Definition: What is Clemmensen Reduction?

Clemmensen reduction is a chemical reaction used to reduce an aldehyde or ketone to an alkane using zinc amalgam and concentrated hydrochloric acid. The process is carried out by replacing the double bond between carbon and oxygen by two hydrogen atoms. The zinc dissolves during the process, and hence, this reaction can be classified as dissolving metal reduction. Clemmensen reduction generally applies to aromatic ketones, like aryl-alkyl ketones.
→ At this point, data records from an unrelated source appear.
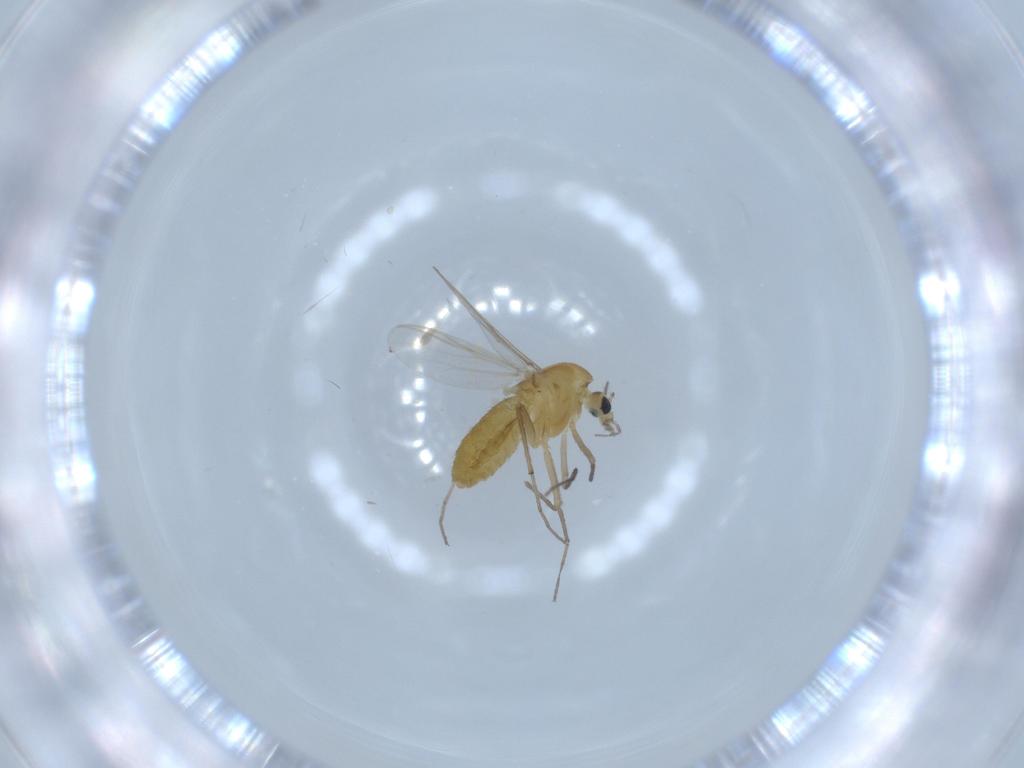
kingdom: Animalia
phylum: Arthropoda
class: Insecta
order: Diptera
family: Chironomidae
It is not so much applied to non-aromatic ketones [1-3].

Clemmensen Reduction

The history of this reaction goes back to 1913 when Danish chemist Erik Christian Clemmensen discovered.
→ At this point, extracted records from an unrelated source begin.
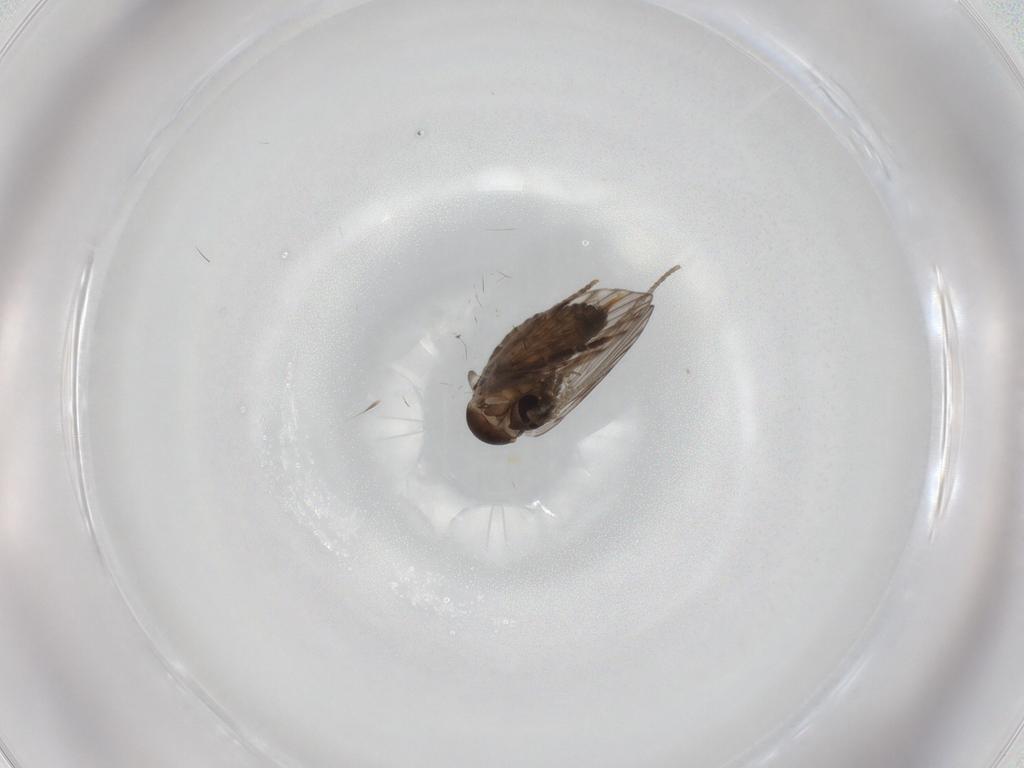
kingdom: Animalia
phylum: Arthropoda
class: Insecta
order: Diptera
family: Psychodidae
Examples of Clemmensen Reduction

Clemmensen reduction can be used to reduce acetophenone and benzaldehyde to ethylbenzene and methylbenzene, respectively [4, 5].

Clemmensen Reduction Examples

Mechanism of Clemmensen Reduction

The mechanism of this reaction is not studied widely, which is a limitation of Clemmensen reduction. The reduction may take place through two possible mechanisms. The first one is called the carbanionic mechanism, where the zinc attacks the protonated carbonyl directly. The second one is called the carbenoid mechanism, which is a radical process. The reduction happens on the surface of the zinc metal. In this article, the carbanionic mechanism is shown [6-8].

Clemmensen Reduction Mechanism


Q.1. What is the difference between Clemmensen reduction and Wolff-Kishner reduction?

Ans. Clemmensen reduction is made under acidic conditions, whereas the Wolff-Kishner reaction takes place under basic conditions.